## ABOUT THIS TASK
Only the lines from the top of the data through the one with "right ankle: (833, 1199)" are to be written out, each exactly as it stands.

## Records drawn from a dataset
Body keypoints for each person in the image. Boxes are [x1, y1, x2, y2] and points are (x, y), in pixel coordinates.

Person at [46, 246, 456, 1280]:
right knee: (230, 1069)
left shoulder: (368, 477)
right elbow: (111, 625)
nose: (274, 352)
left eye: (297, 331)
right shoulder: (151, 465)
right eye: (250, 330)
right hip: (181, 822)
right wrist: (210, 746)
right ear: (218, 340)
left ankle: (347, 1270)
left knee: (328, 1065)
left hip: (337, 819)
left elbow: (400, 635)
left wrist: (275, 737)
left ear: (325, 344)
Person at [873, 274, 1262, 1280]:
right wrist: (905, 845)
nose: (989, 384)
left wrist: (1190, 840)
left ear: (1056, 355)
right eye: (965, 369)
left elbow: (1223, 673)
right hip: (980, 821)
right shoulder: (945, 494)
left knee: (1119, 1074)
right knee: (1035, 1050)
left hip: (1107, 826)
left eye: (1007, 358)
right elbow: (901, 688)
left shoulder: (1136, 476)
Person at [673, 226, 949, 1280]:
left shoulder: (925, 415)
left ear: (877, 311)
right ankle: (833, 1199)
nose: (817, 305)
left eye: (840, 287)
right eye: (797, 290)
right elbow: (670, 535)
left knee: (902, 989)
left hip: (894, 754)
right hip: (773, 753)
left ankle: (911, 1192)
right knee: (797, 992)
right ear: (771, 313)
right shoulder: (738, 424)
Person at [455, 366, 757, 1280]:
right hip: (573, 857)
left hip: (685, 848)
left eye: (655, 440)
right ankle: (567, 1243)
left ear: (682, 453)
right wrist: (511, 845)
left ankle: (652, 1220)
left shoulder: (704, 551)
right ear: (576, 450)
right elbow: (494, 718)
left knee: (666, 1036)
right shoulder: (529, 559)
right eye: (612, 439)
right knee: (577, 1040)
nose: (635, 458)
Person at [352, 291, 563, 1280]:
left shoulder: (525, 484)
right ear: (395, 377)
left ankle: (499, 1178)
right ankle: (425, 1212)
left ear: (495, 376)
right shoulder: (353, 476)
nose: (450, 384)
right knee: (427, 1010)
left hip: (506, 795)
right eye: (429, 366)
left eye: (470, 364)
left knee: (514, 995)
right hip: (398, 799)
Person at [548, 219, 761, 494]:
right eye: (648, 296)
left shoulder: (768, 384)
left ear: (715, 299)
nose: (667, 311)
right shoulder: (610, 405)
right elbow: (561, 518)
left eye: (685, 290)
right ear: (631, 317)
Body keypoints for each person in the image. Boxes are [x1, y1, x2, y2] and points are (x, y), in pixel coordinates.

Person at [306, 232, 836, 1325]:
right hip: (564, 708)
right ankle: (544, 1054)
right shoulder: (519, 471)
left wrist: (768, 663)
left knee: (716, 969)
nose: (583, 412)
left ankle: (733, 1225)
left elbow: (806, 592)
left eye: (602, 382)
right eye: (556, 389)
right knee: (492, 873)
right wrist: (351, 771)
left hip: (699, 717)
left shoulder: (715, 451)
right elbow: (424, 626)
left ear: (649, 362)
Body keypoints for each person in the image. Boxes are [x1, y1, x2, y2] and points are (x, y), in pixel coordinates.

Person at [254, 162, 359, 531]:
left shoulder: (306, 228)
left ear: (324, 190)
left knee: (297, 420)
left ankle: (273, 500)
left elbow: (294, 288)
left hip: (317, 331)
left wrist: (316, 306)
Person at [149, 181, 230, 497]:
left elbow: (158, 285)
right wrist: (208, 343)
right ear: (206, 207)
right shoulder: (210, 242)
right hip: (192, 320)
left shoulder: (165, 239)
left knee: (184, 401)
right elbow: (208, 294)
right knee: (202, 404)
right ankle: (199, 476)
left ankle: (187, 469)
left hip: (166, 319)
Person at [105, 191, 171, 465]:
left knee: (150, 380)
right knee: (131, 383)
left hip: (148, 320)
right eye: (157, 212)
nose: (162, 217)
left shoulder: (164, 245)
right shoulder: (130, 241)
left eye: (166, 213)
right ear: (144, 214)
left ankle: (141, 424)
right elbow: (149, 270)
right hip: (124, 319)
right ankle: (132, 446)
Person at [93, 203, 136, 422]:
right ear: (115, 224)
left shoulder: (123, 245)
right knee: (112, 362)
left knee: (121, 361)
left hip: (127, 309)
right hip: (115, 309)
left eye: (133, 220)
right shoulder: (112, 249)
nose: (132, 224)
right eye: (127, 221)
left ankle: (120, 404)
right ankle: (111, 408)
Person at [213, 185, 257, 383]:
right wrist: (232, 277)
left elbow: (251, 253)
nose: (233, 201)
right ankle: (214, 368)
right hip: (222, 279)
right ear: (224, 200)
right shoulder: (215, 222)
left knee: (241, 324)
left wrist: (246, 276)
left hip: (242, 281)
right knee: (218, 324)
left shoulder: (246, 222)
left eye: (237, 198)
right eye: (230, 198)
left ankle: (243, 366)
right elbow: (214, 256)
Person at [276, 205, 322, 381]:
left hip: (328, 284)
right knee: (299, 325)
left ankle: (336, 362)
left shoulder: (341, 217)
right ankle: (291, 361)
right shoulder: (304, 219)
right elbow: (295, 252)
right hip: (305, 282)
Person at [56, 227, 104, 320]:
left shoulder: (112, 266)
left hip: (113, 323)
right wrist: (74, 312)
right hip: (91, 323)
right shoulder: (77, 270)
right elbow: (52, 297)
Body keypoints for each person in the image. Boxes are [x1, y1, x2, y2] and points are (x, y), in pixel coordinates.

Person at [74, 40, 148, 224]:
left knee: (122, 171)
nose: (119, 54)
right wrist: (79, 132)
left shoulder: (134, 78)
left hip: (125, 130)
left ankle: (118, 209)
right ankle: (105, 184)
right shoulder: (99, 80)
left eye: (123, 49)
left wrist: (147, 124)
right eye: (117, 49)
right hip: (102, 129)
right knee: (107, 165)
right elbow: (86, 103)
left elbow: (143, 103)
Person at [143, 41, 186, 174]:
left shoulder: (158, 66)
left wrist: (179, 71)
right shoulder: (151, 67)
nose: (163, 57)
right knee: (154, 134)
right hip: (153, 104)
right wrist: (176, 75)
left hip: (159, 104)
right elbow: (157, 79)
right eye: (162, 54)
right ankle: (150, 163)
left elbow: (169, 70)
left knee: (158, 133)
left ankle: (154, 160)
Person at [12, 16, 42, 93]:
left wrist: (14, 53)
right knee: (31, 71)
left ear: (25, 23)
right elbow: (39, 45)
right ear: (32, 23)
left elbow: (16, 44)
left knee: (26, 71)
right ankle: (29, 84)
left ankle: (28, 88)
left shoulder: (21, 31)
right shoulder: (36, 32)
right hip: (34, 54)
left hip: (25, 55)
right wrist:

## THE COMPLETED TASK
Body keypoints for each person in the image. Boxes are [x1, y1, x2, y2] and points are (x, y), in pixel coordinates.

Person at [46, 246, 456, 1280]:
right knee: (230, 1069)
left shoulder: (368, 477)
right elbow: (111, 625)
nose: (274, 352)
left eye: (297, 331)
right shoulder: (151, 465)
right eye: (250, 330)
right hip: (181, 822)
right wrist: (210, 746)
right ear: (218, 340)
left ankle: (347, 1270)
left knee: (328, 1065)
left hip: (337, 819)
left elbow: (400, 635)
left wrist: (275, 737)
left ear: (325, 344)
Person at [873, 274, 1262, 1280]:
right wrist: (905, 845)
nose: (989, 384)
left wrist: (1190, 840)
left ear: (1056, 355)
right eye: (965, 369)
left elbow: (1223, 673)
right hip: (980, 821)
right shoulder: (945, 494)
left knee: (1119, 1074)
right knee: (1035, 1050)
left hip: (1107, 826)
left eye: (1007, 358)
right elbow: (901, 688)
left shoulder: (1136, 476)
Person at [673, 226, 949, 1280]:
left shoulder: (925, 415)
left ear: (877, 311)
right ankle: (833, 1199)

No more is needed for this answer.